One of the major applications in the laboratory nowadays in most IVF units is the application of genetics. One of the reasons why embryos do not implant or result in a miscarriage is because the embryos have genetic abnormalities. There is the technology of Pre-implantation Genetic Testing for aneuploidies (PGT-A), previously called PGS, which enables us to see what’s happening with the embryo at the genetic level. 90% of the embryos that fail to implant or the embryos that result in a miscarriage are genetically or chromosomally abnormal. Therefore, PGT-A gives information on which embryos are normal and healthy and which are genetically abnormal. To do that, a small biopsy is required. Some cells from the embryo are put away, and the idea of genetic testing is that when you get the report, it will tell you which embryos are genetically healthy and which have got aneuploidies. After that, only genetically healthy embryos are selected and transferred, which potentially gives a higher pregnancy rate to the couple and lowers the miscarriage rate as well. After the biopsy is done, the embryos have to be frozen as they cannot be transferred fresh, the genetic results take about a week to 10 days. Once the results are obtained, it’s possible to plan an embryo transfer with the patients.

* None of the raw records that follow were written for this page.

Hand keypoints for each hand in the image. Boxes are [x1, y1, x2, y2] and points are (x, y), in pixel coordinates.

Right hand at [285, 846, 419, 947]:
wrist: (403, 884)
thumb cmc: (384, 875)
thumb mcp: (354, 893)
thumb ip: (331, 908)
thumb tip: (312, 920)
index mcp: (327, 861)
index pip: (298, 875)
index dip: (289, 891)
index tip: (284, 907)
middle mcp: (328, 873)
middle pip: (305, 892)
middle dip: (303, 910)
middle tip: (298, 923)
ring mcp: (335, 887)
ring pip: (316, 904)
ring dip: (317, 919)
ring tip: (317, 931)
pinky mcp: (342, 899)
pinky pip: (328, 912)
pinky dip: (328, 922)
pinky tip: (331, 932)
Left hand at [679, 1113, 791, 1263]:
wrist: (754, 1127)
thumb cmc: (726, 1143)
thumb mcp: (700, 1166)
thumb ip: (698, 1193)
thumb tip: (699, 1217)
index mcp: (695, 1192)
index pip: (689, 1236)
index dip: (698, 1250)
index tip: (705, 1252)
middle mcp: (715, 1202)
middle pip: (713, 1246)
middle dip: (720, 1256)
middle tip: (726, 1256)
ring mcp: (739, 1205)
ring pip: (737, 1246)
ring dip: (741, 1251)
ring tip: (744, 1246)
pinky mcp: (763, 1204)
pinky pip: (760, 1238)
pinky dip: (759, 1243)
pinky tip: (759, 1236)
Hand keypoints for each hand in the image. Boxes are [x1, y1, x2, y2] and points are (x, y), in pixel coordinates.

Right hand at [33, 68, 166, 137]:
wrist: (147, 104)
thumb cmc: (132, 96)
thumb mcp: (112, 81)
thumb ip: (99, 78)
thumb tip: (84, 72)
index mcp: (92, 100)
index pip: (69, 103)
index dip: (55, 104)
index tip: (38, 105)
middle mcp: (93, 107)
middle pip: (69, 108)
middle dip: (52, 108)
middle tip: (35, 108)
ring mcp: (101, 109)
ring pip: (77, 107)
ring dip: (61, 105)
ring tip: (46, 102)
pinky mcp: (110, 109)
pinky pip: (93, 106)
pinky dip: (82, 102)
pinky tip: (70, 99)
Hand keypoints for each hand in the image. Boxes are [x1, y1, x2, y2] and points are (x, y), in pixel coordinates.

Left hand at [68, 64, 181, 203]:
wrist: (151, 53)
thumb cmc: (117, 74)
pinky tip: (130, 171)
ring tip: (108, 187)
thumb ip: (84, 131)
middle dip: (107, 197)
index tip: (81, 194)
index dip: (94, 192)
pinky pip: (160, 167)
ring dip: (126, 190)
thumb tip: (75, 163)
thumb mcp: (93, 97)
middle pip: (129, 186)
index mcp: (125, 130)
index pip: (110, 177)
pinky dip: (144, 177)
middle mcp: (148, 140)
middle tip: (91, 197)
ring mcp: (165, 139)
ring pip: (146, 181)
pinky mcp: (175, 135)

Apart from conventional PGT-A, it’s also possible to do genetic testing for known genetic conditions such as cystic fibrosis, breast cancer, Thalassemia, Muscular Dystrophy, Retinoblastoma, etc. It’s called PGT-M (Preimplantation Genetic Testing for Monogenic disorders). Many different types of genetic disorders can affect couples and pose a higher risk of them transmitting that genetic abnormality to their children, so for these couples, although they may not be infertile, there are options to have genetic testing of their embryos done to select the normal embryos from the abnormal embryos especially if they’re carrying a genetic disorder.